5.5 This study has several limitations
First, model training and evaluation relied solely on the PTB-XL dataset, lacking external validation on other independent datasets or real clinical settings, which may impact the model’s generalization ability. Second, although preliminary interpretability analysis was conducted, there remains room for improvement in achieving full transparency of the model’s decision-making process. Finally, the types and number of clinical features were relatively limited; incorporating more diverse clinical indicators (e.g., lipid levels, blood pressure) could further enhance performance in future studies.
6. Conclusion
This paper proposes the MAF-Net model, a fusion network based on multimodal cross-attention, for cardiovascular disease classification. The model innovatively integrates clinical data features with electrocardiogram (ECG) data features from patients. The core novelty lies in introducing a bidirectional cross-attention fusion mechanism, which enables dynamic, bidirectional information exchange between clinical data and ECG signals, rather than simple feature concatenation.

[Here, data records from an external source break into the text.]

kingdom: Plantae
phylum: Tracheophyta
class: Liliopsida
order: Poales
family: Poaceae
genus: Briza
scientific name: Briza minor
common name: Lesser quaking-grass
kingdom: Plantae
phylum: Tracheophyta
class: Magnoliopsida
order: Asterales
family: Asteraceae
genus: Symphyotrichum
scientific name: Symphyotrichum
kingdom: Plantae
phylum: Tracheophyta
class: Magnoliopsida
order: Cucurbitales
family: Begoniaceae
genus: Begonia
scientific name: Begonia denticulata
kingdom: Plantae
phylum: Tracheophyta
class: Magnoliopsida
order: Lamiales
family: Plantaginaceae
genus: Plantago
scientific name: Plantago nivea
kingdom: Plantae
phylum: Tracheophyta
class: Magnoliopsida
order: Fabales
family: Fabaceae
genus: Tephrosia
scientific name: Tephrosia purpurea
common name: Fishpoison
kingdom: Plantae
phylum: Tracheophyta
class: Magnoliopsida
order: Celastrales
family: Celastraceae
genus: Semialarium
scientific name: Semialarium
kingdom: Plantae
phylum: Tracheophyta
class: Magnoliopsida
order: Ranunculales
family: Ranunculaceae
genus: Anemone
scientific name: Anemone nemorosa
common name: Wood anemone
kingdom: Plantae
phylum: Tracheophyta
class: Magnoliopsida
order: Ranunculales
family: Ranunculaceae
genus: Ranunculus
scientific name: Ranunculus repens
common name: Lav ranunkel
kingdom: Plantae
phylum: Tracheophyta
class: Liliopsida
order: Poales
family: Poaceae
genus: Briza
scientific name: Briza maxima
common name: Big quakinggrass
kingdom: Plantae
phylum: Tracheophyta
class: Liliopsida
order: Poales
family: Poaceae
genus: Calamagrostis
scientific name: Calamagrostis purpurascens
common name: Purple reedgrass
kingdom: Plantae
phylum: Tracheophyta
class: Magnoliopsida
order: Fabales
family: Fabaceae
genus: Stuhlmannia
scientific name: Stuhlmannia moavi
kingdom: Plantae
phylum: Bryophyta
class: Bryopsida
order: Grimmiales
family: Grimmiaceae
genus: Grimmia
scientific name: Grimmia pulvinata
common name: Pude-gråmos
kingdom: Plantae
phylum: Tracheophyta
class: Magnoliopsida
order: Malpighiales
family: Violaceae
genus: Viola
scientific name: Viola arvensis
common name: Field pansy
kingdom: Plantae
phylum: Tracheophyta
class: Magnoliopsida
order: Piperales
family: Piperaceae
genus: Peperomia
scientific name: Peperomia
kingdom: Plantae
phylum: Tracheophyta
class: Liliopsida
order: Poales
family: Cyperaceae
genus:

Experimental results demonstrate that compared to existing state-of-the-art models, MAF-Net achieves the current best classification performance on the PTB-XL dataset, with an average AUC of 0.9407 ± 0.002 and an accuracy of 90.75% ± 0.32%. Ablation experiments further validate the effectiveness of the multimodal fusion strategy. This model provides an accurate and effective solution for the automated diagnosis of cardiovascular diseases.
Future work may further expand the model’s application scope, such as conducting external validation on datasets encompassing more diverse populations and exploring integration into clinical workflows for real-time prediction. Additionally, in-depth studies in clinical settings should further evaluate the method’s performance and reliability in automated cardiovascular disease diagnosis to fully unlock its potential application value.